* **Exercise description**
Give back the data below word for word. Any image in it should be left out.

* **Input records**
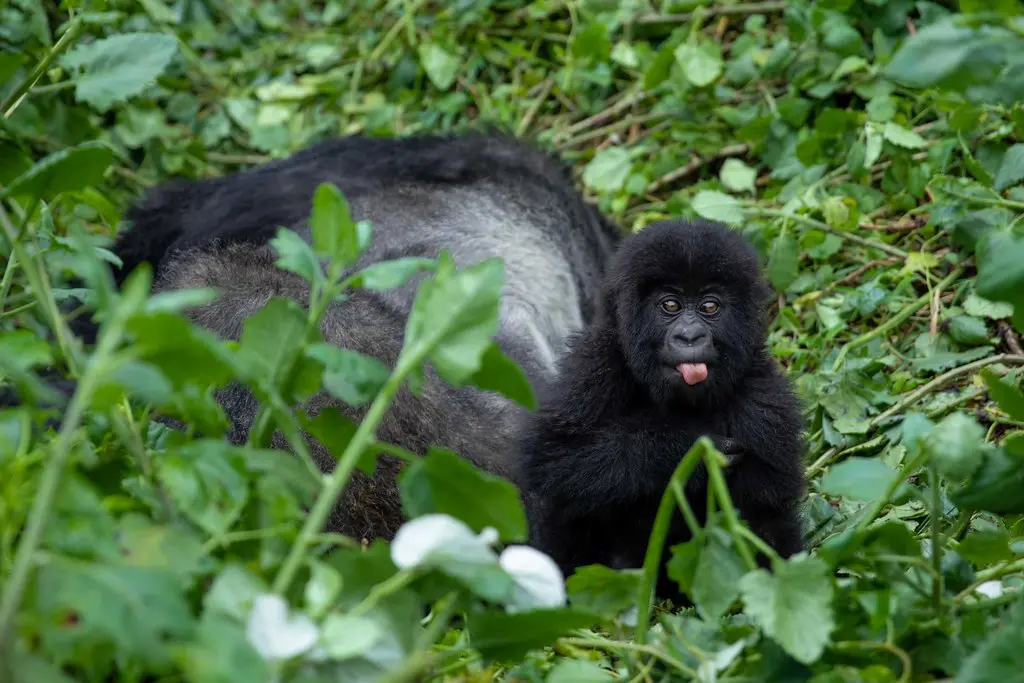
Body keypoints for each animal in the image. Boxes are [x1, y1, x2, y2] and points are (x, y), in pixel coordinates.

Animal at [513, 219, 807, 602]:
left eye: (709, 307)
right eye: (670, 305)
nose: (689, 336)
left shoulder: (765, 402)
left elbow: (768, 517)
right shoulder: (595, 368)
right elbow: (551, 458)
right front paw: (678, 449)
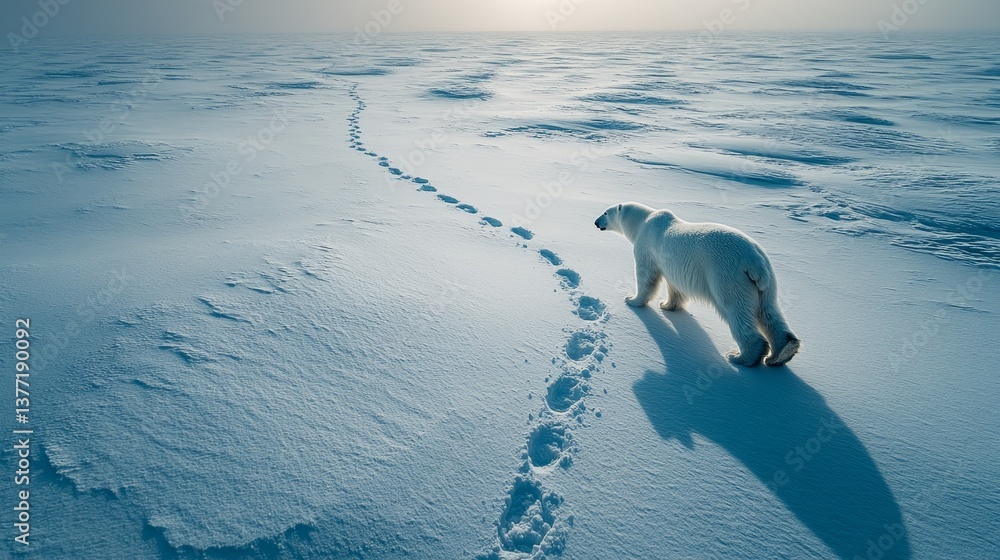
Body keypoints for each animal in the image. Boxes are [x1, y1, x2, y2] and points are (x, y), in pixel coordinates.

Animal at [595, 202, 800, 367]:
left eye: (605, 212)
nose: (596, 222)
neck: (643, 221)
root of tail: (754, 260)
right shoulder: (672, 265)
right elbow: (674, 286)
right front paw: (667, 305)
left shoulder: (647, 246)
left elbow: (646, 275)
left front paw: (632, 299)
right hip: (766, 281)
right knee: (769, 311)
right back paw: (781, 353)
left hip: (728, 275)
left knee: (736, 309)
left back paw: (742, 356)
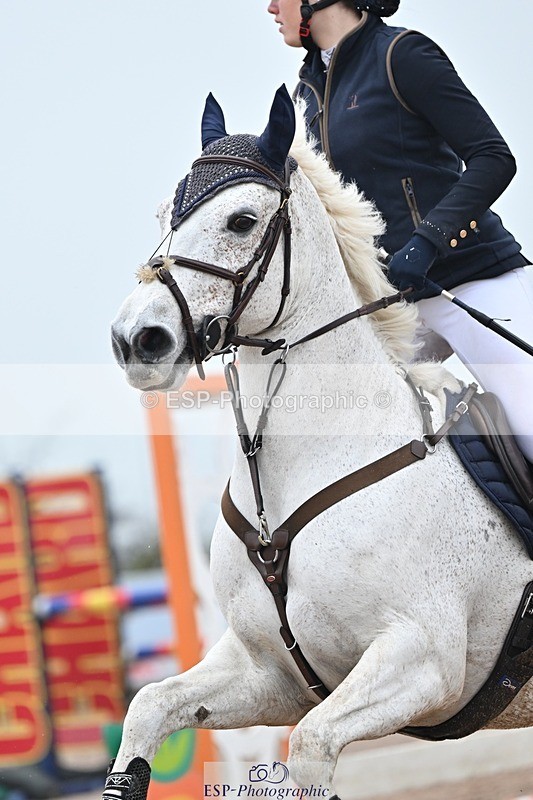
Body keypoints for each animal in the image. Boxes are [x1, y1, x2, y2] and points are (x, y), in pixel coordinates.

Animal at [108, 86, 533, 799]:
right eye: (166, 214)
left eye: (242, 221)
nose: (137, 341)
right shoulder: (269, 674)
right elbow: (148, 707)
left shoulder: (423, 661)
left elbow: (309, 745)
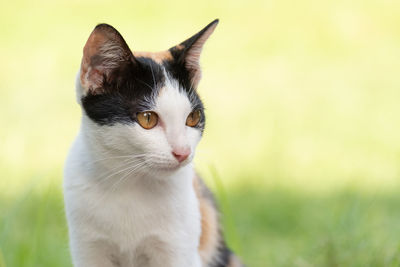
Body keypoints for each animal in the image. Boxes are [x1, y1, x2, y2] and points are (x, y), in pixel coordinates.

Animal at [64, 19, 242, 267]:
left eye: (193, 117)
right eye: (147, 119)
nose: (182, 152)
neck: (128, 185)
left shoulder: (179, 250)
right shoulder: (88, 249)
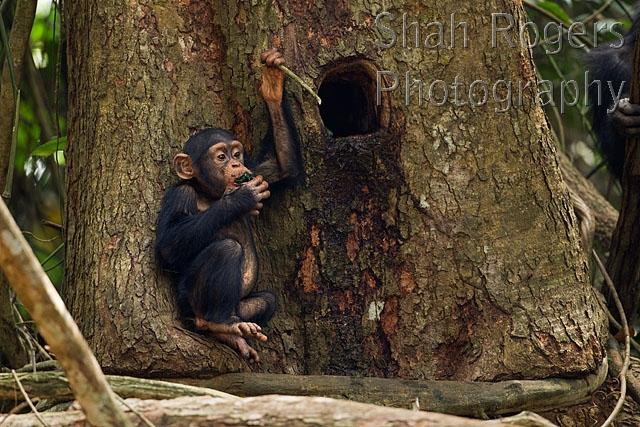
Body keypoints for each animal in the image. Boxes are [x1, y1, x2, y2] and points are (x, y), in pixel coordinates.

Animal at [155, 49, 300, 362]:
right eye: (220, 157)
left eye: (237, 153)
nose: (234, 164)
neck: (208, 192)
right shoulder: (180, 194)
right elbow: (167, 246)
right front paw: (240, 199)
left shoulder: (256, 169)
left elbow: (282, 169)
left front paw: (273, 82)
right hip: (188, 302)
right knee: (226, 250)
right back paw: (217, 323)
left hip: (243, 308)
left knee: (267, 300)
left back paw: (234, 334)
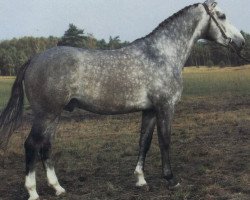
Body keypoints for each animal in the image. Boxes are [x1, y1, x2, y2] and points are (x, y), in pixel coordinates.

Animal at [0, 0, 245, 199]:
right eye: (222, 15)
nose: (241, 41)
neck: (161, 54)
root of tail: (34, 58)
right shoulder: (165, 107)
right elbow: (165, 141)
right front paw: (171, 179)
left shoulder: (150, 110)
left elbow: (144, 142)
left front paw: (141, 180)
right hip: (46, 114)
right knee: (32, 145)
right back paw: (33, 192)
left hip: (54, 115)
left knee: (46, 146)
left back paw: (58, 188)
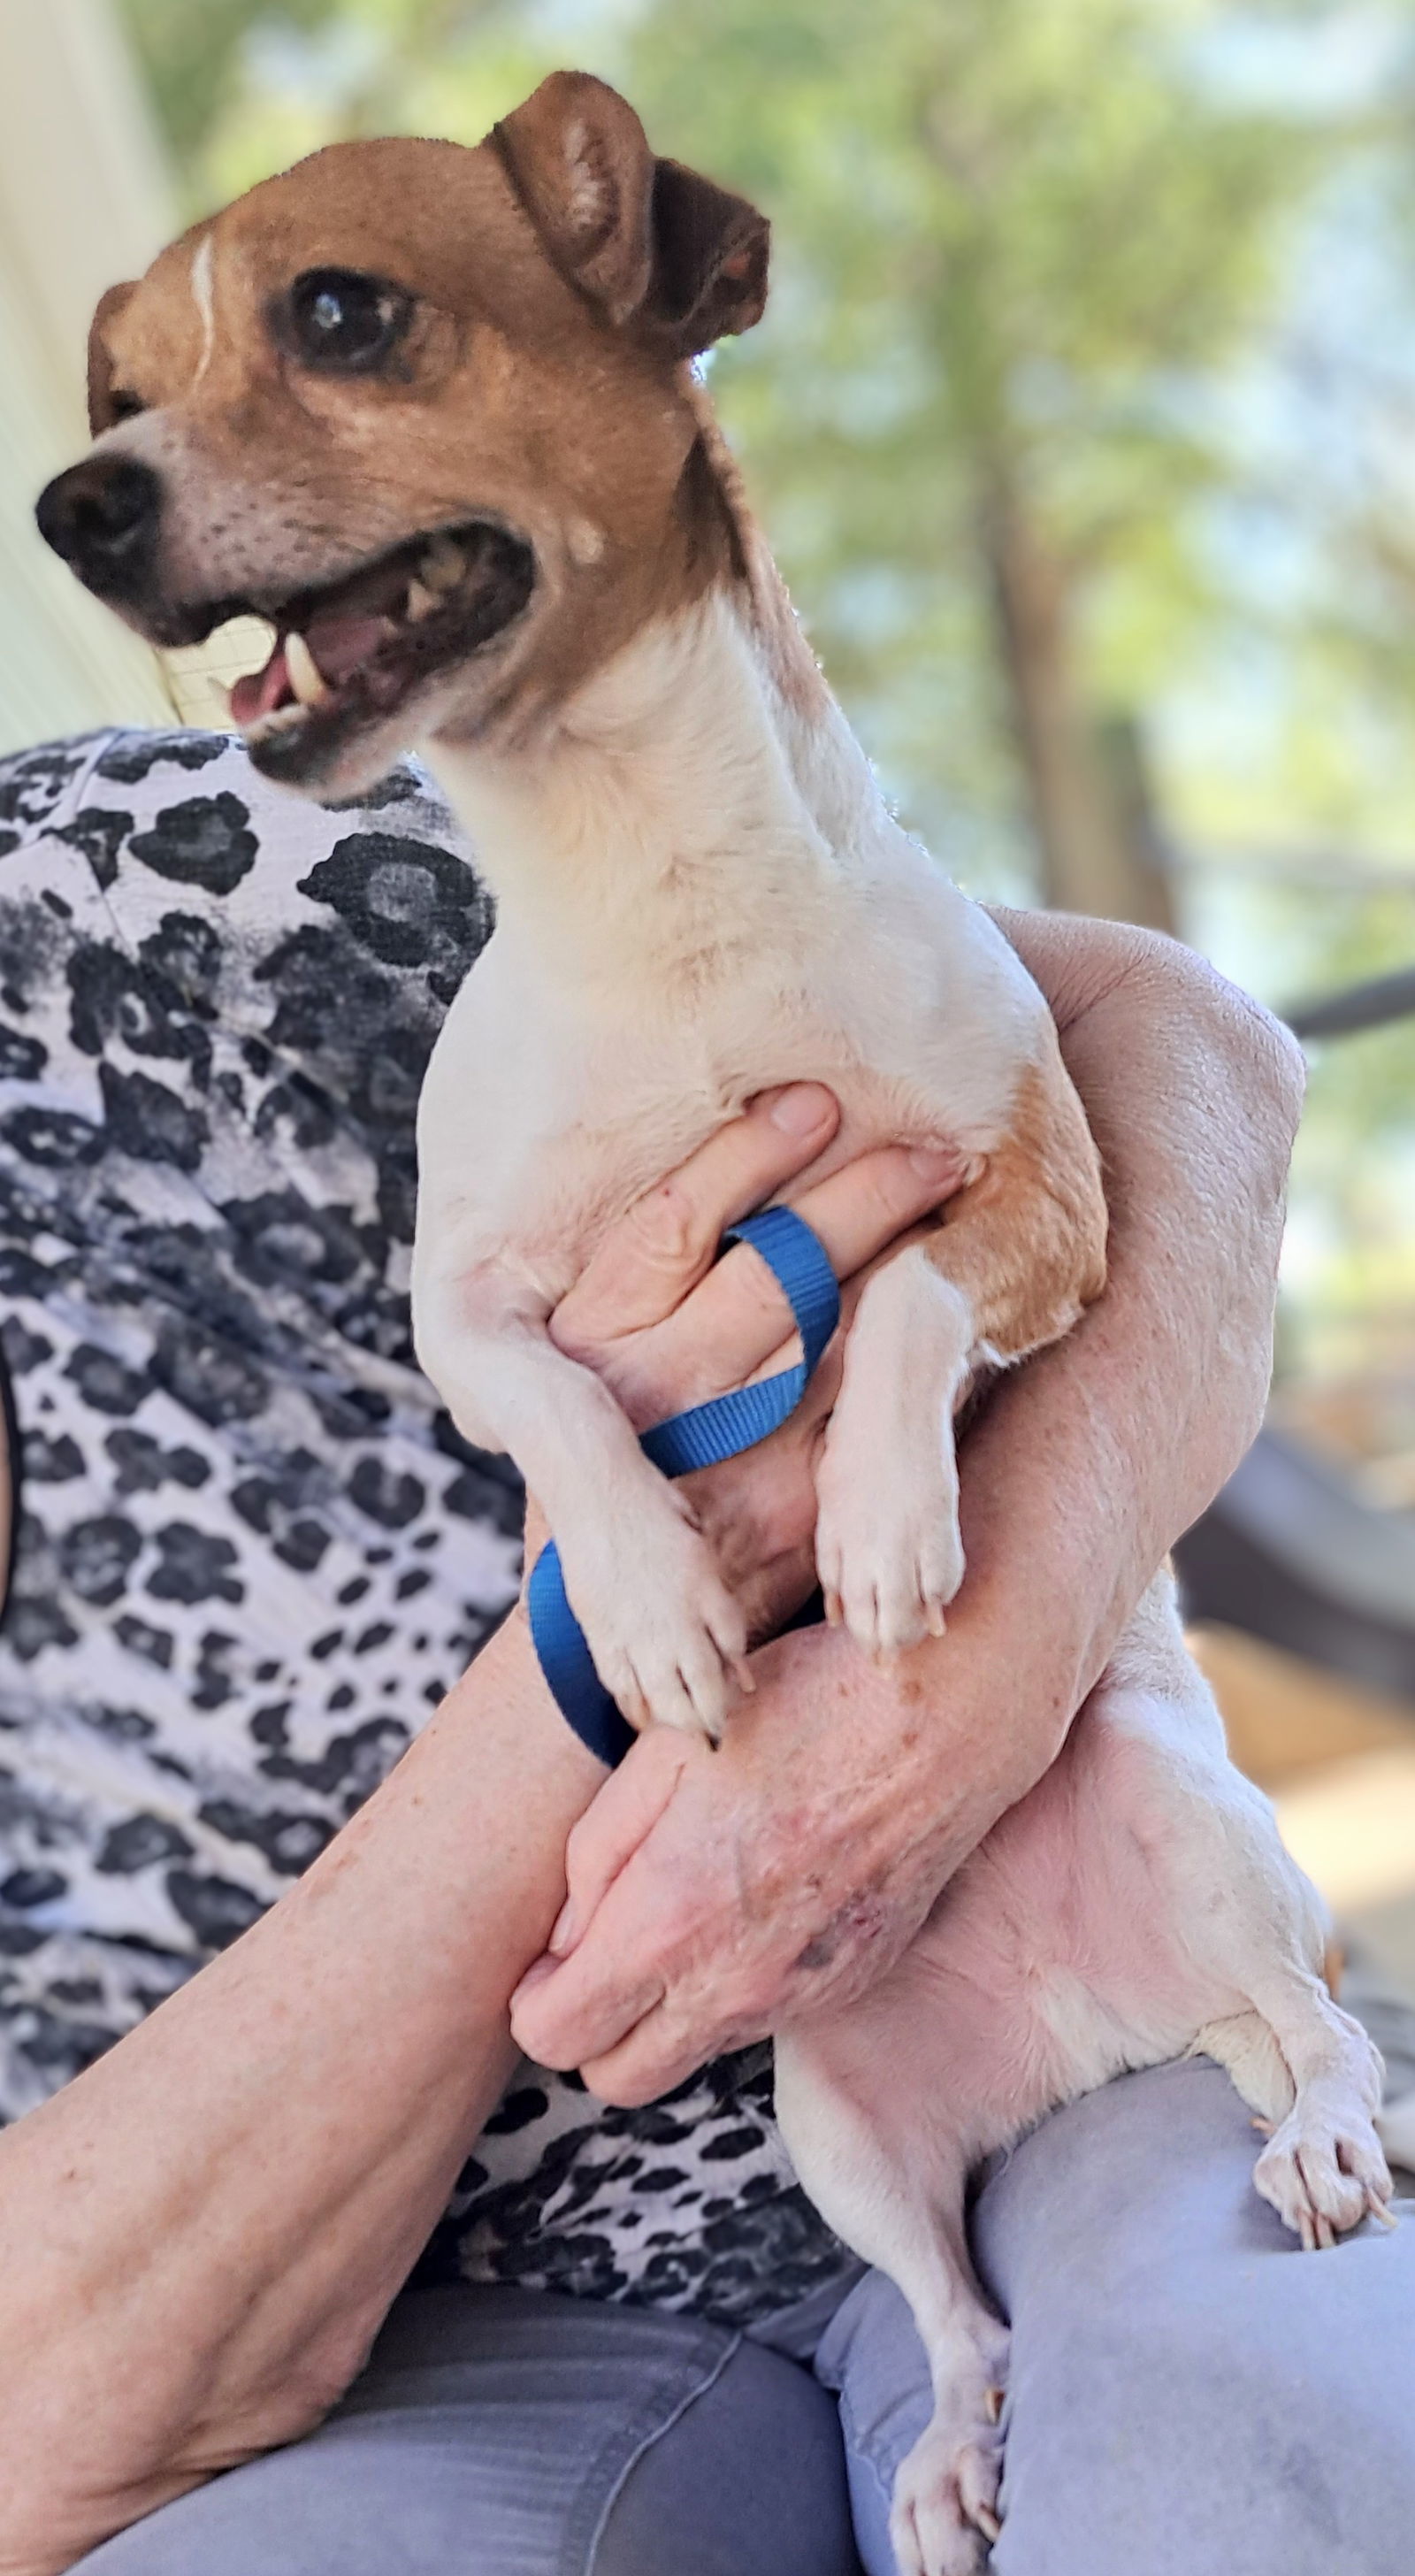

* **Reply to the exercise**
Body keypoints for each animal in the image. Boxes are [x1, y1, x2, y2] and points are (x, y), in pixel coordinates.

Animal at [513, 219, 807, 602]:
left eye: (709, 307)
right eye: (670, 305)
nose: (689, 336)
left shoulder: (765, 402)
left elbow: (768, 517)
right shoulder: (595, 368)
right elbow: (551, 458)
right front paw: (678, 449)
Body keypoints for each animal in the image. Boxes are [x1, y1, x2, y2] and points are (x, y), in pixel coordinates.

Animal at [595, 202, 800, 367]:
left eye: (605, 212)
nose: (596, 222)
neck: (643, 221)
root of tail: (754, 260)
right shoulder: (672, 265)
right elbow: (674, 286)
right front paw: (667, 305)
left shoulder: (647, 246)
left elbow: (646, 275)
left front paw: (632, 299)
right hip: (766, 281)
right knee: (769, 311)
right back paw: (781, 353)
left hip: (728, 275)
left knee: (736, 309)
left back paw: (742, 356)
Body keypoints for each animal in the image. Boxes are [x1, y1, x2, y2] and points are (x, y), in pixel coordinates.

Animal at [108, 86, 533, 799]:
right eye: (166, 214)
left eye: (242, 221)
nose: (137, 341)
right shoulder: (269, 674)
right elbow: (148, 707)
left shoulder: (423, 661)
left elbow: (309, 745)
Body keypoints for each animal in the image. Boxes are [x1, y1, x2, y2] and points are (x, y), in pixel coordinates.

Animal at [64, 19, 242, 267]:
left eye: (193, 117)
right eye: (147, 119)
nose: (182, 152)
neck: (128, 185)
left shoulder: (179, 250)
right shoulder: (88, 249)
Body keypoints for each animal in the image. Boxes are [x1, y1, x2, y2] and points are (x, y), in pixel coordinates.

Animal at [155, 49, 300, 362]:
right eye: (220, 157)
left eye: (237, 153)
nose: (234, 164)
neck: (208, 192)
right shoulder: (180, 194)
right elbow: (167, 246)
right front paw: (240, 199)
left shoulder: (256, 169)
left elbow: (282, 169)
left front paw: (273, 82)
right hip: (188, 302)
right knee: (226, 250)
right back paw: (217, 323)
left hip: (243, 308)
left knee: (267, 300)
left back paw: (234, 334)
Body keypoints for each animal in the image. Boxes are [x1, y1, x2, y2] and points are (x, y), in pixel coordinates.

Animal at [0, 0, 245, 199]:
right eye: (222, 15)
nose: (241, 41)
neck: (161, 54)
root of tail: (34, 58)
right shoulder: (165, 107)
right elbow: (165, 141)
right front paw: (171, 179)
left shoulder: (150, 110)
left elbow: (144, 142)
left front paw: (141, 180)
right hip: (46, 114)
right knee: (32, 145)
right back paw: (33, 192)
left hip: (54, 115)
left knee: (46, 146)
left back paw: (58, 188)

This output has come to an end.